> Exercise objective
Starting with the first line of the rows below and going on through the line containing "var sketch = newSketch(context, id", reproduce each line word for word.

> Material to process

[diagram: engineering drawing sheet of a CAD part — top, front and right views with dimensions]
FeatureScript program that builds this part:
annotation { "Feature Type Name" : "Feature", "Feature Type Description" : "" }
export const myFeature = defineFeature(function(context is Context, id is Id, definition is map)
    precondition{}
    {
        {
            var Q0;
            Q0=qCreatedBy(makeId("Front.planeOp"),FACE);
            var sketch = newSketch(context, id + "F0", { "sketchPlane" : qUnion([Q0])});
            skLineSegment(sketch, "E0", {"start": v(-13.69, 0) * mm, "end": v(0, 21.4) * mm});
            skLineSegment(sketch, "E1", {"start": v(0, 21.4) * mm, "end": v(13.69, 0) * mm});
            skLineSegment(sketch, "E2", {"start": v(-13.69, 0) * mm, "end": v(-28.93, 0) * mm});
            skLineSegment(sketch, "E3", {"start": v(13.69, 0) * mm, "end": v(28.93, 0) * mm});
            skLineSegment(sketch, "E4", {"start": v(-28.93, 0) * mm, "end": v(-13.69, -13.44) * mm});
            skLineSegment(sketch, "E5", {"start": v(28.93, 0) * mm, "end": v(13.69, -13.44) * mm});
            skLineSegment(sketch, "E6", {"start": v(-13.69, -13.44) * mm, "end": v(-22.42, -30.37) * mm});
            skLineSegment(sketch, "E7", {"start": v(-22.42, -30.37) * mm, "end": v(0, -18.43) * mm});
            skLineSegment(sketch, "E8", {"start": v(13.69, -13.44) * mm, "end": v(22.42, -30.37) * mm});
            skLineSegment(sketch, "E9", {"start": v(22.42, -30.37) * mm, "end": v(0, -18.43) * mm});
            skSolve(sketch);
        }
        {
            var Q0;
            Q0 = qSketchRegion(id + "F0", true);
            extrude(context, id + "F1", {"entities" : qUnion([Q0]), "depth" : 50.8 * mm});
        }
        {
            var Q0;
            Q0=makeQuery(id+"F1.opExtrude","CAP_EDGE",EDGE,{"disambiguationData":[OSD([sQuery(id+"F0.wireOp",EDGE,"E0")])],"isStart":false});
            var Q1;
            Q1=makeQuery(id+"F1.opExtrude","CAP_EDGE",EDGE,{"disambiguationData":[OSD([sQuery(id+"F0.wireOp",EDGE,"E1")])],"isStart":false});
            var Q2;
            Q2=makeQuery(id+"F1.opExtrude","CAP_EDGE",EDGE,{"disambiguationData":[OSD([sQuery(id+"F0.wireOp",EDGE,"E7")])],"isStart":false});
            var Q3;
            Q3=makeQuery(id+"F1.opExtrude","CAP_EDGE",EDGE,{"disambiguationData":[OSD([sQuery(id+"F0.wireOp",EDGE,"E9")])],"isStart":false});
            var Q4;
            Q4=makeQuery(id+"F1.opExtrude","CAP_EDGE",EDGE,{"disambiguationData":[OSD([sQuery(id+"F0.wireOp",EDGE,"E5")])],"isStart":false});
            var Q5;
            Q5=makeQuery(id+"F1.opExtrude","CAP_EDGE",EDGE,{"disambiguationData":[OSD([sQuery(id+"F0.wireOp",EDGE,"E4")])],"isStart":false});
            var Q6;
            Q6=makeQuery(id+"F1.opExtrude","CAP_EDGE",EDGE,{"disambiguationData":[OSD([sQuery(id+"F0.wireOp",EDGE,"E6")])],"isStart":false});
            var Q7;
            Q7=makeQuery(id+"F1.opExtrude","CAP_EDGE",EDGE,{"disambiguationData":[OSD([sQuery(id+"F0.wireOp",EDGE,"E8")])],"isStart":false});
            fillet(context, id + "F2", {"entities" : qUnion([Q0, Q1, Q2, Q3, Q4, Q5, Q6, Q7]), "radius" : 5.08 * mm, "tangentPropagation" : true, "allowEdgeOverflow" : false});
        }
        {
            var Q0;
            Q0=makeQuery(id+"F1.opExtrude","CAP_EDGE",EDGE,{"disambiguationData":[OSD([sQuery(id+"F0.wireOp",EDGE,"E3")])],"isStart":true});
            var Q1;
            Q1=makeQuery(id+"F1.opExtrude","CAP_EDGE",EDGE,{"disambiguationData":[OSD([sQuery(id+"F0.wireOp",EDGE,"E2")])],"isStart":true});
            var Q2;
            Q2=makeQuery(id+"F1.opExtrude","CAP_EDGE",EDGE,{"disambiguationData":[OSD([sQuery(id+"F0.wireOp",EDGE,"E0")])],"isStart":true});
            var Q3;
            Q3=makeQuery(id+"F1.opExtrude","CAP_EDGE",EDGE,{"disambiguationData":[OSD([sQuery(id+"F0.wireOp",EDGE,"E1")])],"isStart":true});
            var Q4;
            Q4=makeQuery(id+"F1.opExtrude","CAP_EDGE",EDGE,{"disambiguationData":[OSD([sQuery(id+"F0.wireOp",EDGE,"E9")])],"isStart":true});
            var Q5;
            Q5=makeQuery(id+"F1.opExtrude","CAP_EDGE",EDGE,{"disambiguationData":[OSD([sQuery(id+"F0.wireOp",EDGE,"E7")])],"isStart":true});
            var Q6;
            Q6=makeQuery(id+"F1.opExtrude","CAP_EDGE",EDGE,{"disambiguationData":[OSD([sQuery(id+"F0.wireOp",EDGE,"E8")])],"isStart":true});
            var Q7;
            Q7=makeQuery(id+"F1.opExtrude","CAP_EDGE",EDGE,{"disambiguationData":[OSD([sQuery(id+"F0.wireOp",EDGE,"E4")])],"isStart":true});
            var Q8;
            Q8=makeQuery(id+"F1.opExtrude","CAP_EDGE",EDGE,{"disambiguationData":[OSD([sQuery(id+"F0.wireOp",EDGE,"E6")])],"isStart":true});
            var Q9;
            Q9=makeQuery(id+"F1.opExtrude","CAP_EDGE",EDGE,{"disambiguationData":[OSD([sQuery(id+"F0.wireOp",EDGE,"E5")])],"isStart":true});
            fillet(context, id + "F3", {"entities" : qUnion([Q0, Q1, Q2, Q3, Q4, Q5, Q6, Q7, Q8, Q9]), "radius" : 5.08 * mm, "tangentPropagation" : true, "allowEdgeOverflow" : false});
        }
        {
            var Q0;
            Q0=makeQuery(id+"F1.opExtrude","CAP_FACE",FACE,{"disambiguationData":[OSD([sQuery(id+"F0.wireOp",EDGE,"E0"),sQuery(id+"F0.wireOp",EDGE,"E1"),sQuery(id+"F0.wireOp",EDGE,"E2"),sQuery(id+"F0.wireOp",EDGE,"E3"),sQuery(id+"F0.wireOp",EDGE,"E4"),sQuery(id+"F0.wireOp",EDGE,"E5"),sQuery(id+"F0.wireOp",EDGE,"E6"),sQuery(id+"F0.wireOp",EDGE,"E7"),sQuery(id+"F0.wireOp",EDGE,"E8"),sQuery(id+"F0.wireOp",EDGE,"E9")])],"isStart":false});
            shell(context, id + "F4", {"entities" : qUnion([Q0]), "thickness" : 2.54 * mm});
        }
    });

> Output
[diagram: engineering drawing sheet of a CAD part — top, front and right views with dimensions]
FeatureScript program that builds this part:
annotation { "Feature Type Name" : "Feature", "Feature Type Description" : "" }
export const myFeature = defineFeature(function(context is Context, id is Id, definition is map)
    precondition{}
    {
        {
            var Q0;
            Q0=qCreatedBy(makeId("Front.planeOp"),FACE);
            var sketch = newSketch(context, id + "F0", { "sketchPlane" : qUnion([Q0])});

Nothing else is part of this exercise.